National Italian TV interview Enrico Baccarini about San Galgano’s Sword in the Stone
Last 11th of April 2012 a troupe of ITALIA1, national broadcasting italian TV of Mediaset Group, for the program MISTERO interviewed Enrico Baccarini, Co-Editor in Chief of SECRETA Publishing, about Cistercian Abbey of San Galgano (at Montesiepi, about 19 miles, 30 km, southwest of Siena) and the mysterious Sword in the Stone.
Some History
The sword in the stone has been plunged by San Galgano into the rock emerging on the top of the hill in 1180. To honor the Saint, around it has been built a lovely round church. Only the hilt and a few centimeters of the blade protrude from the rock in the shape of a Cross.

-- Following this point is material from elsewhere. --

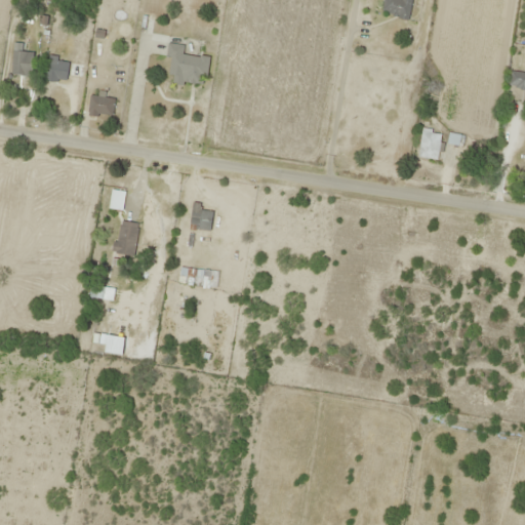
[(381,0),(381,16),(410,16),(410,0),(381,0)]
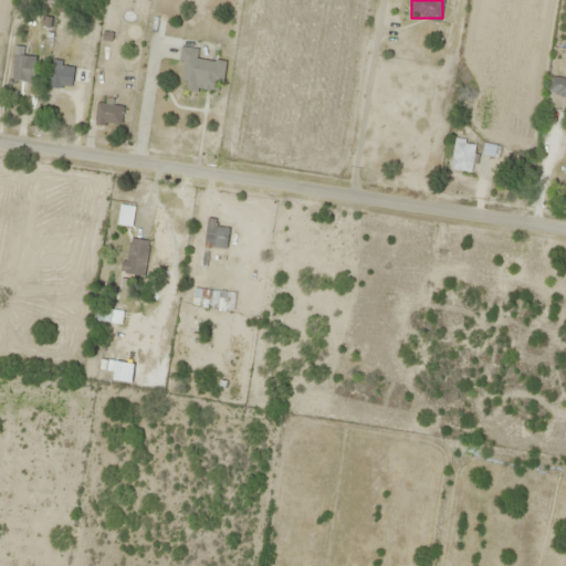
[(187,64),(182,85),(217,94),(224,64),(197,58),(198,51),(181,46),(178,61),(187,64)]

The sword has been considered a fake for many years, but a metal dating research in 2001 by the Siena University has indicated it has medieval origins. The composition of the metal doesn’t show the use of modern alloys, and the style is totaly compatible with that one of a 12th century sword.
To symbolize his rejection of war, Galgano plunged his sword into the rock, which miraculously “parted like butter”, leaving only the hilt exposed to form the shape of the Cross.
The mysterious “sword in the stone“, thrust into a rock, for many scholar proves that the legend of King Arthur’s Excalibur originated in Tuscany, not Cornwall or Britain.
The original nucleus of the monastic complex Cistercian of Saint Galgano (Galgano Guidotti 1148-1181) is constituted by the hermitage of Montesiepi, built in Roman style as mausoleum of the Saint between the 1182 and the 1185. It encloses, beyond to the tomb of the saint, the famous rock with the sword.